Although Cain flatly denied the affair, his lawyer issued a public statement that included no such denial and suggested that the media — and the public — had no business snooping into the details of consensual conduct between adults.
After the initial report and Cain’s denial, White said that Cain was not being truthful when he said there had been no affair.
“That would be false,” White said. “What I said in the interview was true.”
Cain’s candidacy was soaring in the polls until he was hit less than a month ago with accusations that he sexually harassed several women and groped one while he was a high-ranking official at the National Restaurant Association.
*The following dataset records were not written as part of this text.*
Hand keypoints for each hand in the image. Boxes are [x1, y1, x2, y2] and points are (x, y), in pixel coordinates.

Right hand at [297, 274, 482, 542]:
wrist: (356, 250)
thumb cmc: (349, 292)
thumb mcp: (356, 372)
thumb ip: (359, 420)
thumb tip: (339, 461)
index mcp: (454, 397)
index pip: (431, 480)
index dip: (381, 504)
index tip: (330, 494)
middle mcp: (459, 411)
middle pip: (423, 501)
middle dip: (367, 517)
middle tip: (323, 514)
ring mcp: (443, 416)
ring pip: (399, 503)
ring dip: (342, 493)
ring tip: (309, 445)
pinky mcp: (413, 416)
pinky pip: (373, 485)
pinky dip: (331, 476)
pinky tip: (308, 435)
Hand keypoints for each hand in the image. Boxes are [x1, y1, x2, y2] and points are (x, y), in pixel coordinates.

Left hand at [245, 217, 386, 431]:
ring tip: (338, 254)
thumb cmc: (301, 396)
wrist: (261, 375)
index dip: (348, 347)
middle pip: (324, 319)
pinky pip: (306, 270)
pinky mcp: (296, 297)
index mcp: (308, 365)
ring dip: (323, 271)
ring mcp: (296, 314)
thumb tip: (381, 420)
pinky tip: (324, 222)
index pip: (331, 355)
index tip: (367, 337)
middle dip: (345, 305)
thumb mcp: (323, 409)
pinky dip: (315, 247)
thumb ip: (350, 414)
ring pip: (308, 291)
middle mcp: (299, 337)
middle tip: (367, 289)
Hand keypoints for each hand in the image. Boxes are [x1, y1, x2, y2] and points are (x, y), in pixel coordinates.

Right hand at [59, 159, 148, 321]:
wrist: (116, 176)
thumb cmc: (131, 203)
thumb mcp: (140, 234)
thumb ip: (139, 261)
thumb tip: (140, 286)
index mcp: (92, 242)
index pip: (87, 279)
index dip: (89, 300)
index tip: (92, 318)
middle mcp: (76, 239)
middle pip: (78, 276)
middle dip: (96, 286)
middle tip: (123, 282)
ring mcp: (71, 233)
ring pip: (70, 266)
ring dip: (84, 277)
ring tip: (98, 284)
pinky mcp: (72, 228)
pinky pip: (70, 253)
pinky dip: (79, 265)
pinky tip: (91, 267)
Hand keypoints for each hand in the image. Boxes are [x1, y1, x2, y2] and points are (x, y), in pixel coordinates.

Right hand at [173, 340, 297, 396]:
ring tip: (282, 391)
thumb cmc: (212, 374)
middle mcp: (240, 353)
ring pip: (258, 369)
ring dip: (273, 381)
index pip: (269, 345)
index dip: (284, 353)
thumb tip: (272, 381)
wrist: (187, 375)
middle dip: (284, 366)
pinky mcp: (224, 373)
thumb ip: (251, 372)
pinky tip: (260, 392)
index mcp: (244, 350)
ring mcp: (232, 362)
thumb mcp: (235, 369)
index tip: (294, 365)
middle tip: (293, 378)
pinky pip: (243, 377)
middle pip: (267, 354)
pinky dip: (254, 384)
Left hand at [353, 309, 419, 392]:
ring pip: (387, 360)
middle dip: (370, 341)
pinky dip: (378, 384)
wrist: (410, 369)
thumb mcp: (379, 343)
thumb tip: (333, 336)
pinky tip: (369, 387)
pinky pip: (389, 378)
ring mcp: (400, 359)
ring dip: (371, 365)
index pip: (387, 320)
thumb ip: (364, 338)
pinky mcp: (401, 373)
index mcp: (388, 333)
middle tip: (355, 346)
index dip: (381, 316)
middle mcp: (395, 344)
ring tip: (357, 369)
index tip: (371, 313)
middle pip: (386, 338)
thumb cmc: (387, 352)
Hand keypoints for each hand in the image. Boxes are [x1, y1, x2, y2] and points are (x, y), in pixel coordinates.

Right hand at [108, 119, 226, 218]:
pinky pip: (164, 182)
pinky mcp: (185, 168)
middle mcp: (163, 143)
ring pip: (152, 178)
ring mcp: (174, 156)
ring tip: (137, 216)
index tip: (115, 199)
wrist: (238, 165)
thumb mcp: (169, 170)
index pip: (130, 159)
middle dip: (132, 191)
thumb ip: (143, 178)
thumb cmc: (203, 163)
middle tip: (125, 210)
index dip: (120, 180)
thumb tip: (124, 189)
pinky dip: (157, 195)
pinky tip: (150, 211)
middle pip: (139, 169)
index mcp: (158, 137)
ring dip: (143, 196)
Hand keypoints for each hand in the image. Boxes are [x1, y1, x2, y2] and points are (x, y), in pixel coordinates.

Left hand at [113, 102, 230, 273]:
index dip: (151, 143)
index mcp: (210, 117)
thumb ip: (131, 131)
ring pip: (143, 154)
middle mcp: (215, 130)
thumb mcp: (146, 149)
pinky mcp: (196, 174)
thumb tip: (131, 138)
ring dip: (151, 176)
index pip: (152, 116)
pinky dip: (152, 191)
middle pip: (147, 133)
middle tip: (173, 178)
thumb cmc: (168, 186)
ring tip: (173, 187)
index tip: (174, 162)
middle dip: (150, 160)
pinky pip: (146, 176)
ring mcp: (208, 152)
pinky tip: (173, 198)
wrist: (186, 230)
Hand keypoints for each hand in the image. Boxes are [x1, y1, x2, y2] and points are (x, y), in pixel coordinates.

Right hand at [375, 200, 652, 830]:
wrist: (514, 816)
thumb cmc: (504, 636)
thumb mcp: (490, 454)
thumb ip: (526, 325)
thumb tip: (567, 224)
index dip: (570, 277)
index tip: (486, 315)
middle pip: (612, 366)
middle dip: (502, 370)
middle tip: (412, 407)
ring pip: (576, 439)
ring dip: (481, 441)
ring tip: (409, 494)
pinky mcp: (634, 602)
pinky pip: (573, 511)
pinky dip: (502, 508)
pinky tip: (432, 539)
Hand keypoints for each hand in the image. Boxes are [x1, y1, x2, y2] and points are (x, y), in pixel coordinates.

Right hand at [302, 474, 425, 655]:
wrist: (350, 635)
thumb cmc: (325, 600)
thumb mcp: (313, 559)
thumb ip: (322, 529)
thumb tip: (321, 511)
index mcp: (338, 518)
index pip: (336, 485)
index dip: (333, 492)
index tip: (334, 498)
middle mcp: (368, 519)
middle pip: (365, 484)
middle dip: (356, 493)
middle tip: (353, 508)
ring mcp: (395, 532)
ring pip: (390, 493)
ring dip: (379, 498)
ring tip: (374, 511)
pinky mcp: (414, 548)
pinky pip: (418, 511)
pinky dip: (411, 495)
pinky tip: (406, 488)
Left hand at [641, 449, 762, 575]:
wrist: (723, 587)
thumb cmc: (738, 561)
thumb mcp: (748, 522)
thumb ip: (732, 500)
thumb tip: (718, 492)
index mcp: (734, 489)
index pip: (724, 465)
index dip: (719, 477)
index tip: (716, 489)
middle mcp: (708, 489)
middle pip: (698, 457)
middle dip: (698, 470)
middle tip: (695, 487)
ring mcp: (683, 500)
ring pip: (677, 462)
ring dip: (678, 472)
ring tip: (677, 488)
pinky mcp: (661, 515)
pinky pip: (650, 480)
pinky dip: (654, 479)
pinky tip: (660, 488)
He has since fallen back in public opinion surveys, and been eclipsed by former US House of Representatives speaker Newt Gingrich in the race to emerge as the principal conservative alternative to former Massachusetts governor Mitt Romney.
At her apartment in Dunwoody, Georgia, White declined to elaborate on her statements during a brief interview.
In its report, the TV station said White had Cain’s name in her cellphone contacts, and when its reporter sent a text message to the number, he called right back.
“He told us he knew ‘Ginger White,’ but said he was trying to help her financially,” the station said.
In a written statement released immediately after the story aired, Cain’s campaign said detractors were trying to “derail the Cain Train with more accusations of past events that never happened.”
Later, at a fundraiser in the Virginia suburbs of Washington, Cain avoided reporters’ questions.
In his initial denial, televised on CNN, Cain vowed to remain in the presidential race, as long as he has the support of his wife, with whom he said he had discussed the most recent allegation.
In her interview, White said she decided to come forward after seeing Cain attack his other accusers in an appearance on TV.
“It bothered me that they were being demonized, sort of, and being treated as if they were automatically lying, and the burden of proof was on them,” she said. “I felt bad for them.”
White told the Atlanta TV station she expected to be scrutinized by Cain and the media.
Georgia court records show a series of judgements against White for not paying rent in Atlanta area apartments, including one filed about two weeks ago.
In the interview, she said she first met Cain in the late 1990s in Louisville, Kentucky, when he was president of the National Restaurant Association. They had drinks and he invited her to his hotel room, she said.